### What you should do
Skip the pictures and return every entry exactly as written.
##### Listed entries #####
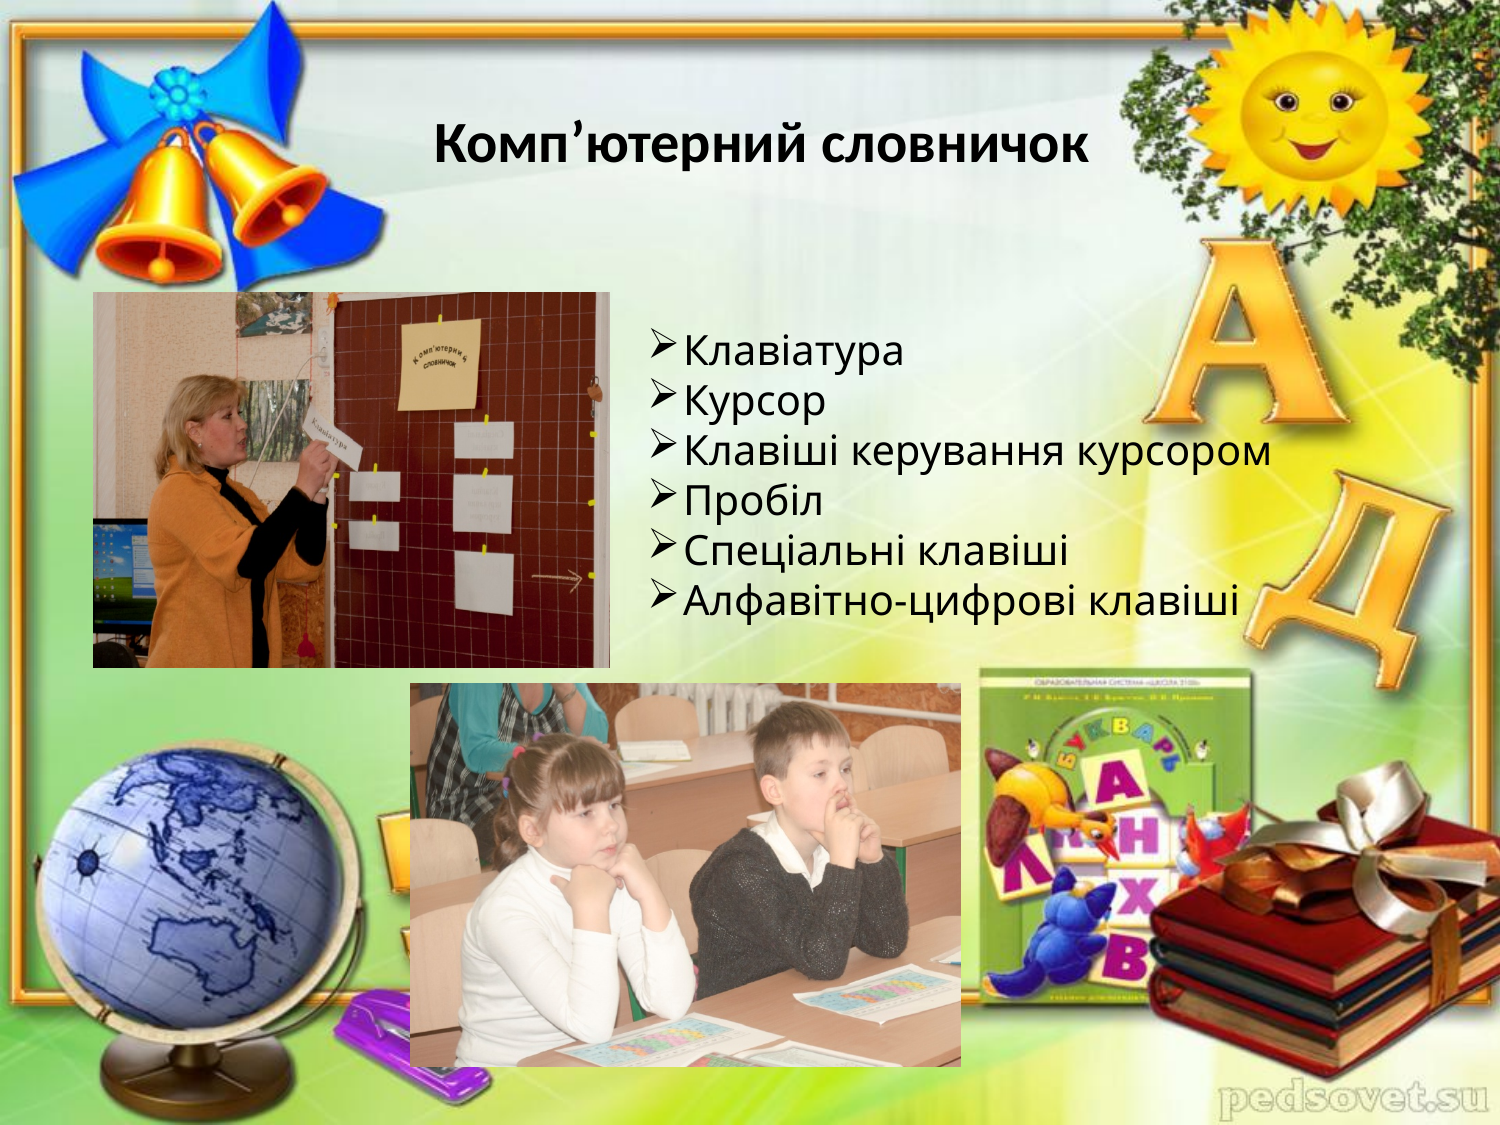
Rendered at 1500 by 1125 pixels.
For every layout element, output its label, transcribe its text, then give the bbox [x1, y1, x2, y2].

list [74, 262, 738, 1006]
text_box Клавіатура Курсор Клавіші керування курсором Пробіл Спеціальні клавіші Алфавітно-цифрові клавіші [632, 316, 1313, 632]
picture [0, 0, 1500, 1125]
title Комп’ютерний словничок [386, 44, 1137, 233]
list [409, 683, 962, 1067]
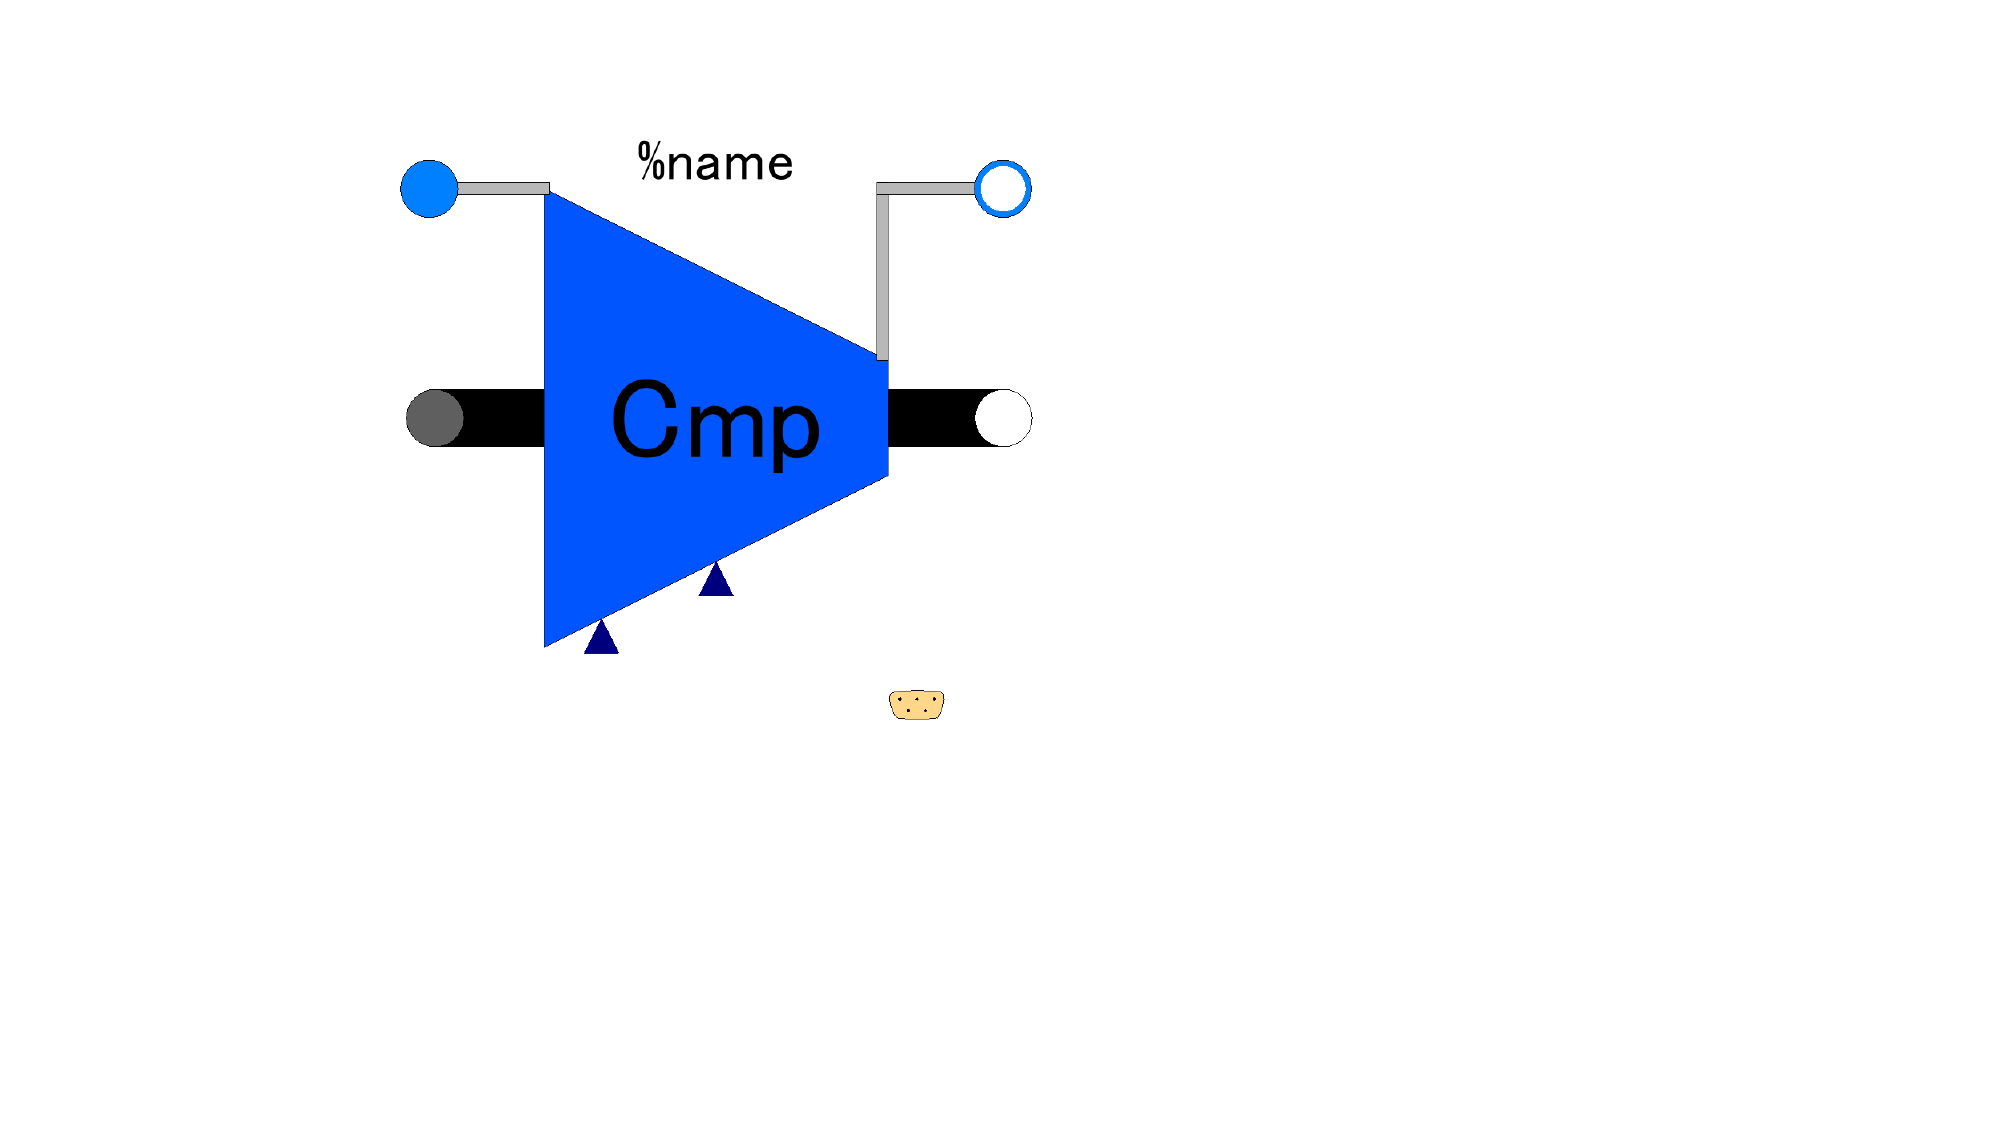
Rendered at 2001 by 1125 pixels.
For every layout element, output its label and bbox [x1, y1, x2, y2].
#####
### Task output
Rendered at 1500 by 1125 pixels.
For every layout element, output its label, transcribe its text, then give the bbox [x1, y1, x2, y2].

list [74, 262, 738, 1006]
text_box Клавіатура Курсор Клавіші керування курсором Пробіл Спеціальні клавіші Алфавітно-цифрові клавіші [632, 316, 1313, 632]
picture [0, 0, 1500, 1125]
title Комп’ютерний словничок [386, 44, 1137, 233]
list [409, 683, 962, 1067]
Rendered at 2001 by 1125 pixels.
For every layout element, output its label and bbox [x1, y1, x2, y2].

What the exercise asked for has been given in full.